Sometimes when we first hear news like this, it can generate all kinds of feelings. This week, I have been focusing on what I can do to help Zoë and I both live healthier lives. As her doctor said to her, we need to keep you around long enough to repay your student loans. So this week, I have been reading about and searching out information about cooking and eating as a diabetic. So the grocery store list looked a little different this week.
As I had already made a commitment to eating healthier, this will work well for me also. So gone are the onion bagels that Zoë loves. Instead, I replaced them with mini whole-wheat bagels and multi-grain English muffins. The white bread was replaced with multigrain and the pasta was replaced with whole-wheat pasta. It is a good thing we already love beans. It is time to experiment with healthier grains like cous cous and kasha. Of course, I had fun looking up new and healthier recipes to prepare for both of us.
I have to say how grateful I am that we are learning how to live with this disease in our lives in 2011 and not in 1922 when Glady’s family first did. I am grateful that Zoë will be able to manage her diabetes through medication and diet. I am also grateful that I love her enough to say no to purchasing things that are not diabetes friendly.

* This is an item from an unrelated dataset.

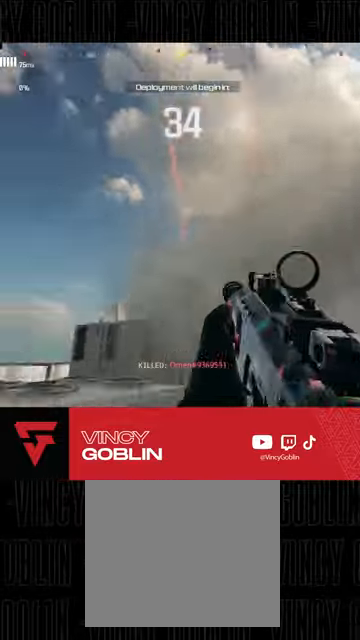
{"dt_ms": 500, "buttons": ["L3"], "left_stick": "up", "right_stick": "center", "events": [[133, "left_stick", "up-left"], [200, "left_stick", "up"], [233, "L3", "down"], [333, "right_stick", "center"]]}
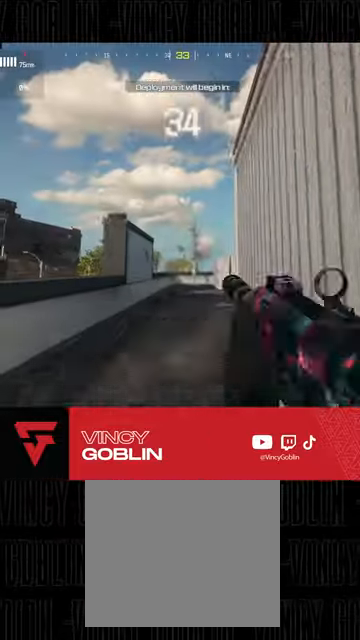
{"dt_ms": 500, "buttons": [], "left_stick": "up", "right_stick": "center", "events": [[33, "L3", "up"], [167, "L3", "down"], [200, "TRIANGLE", "down"], [300, "L3", "up"], [300, "TRIANGLE", "up"], [333, "TRIANGLE", "down"], [433, "TRIANGLE", "up"]]}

Those things she tends to love like sugar-laden soda, chips, cookies, and chocolate. So what is this going to mean for those who receive batches of cookies from me each month – lol – they will be getting cookies made with sugar substitute. Diabetic does not mean boring.
I have also fallen in love with the American Diabetes Association website. They have a wealth of helpful information for those who are diabetic and vegan/vegetarian. They gave me some great ideas on how to begin to re outfit our pantry. We do not go to meet with the dietician until March, but being the just do it person that I am, the changes started immediately. Tomorrow morning, we will be having our first diabetic friendly breakfast sharing a fruit smoothie and an English muffin with either peanut butter or jellyJ. Nothing fancy, but it’s all about the journey.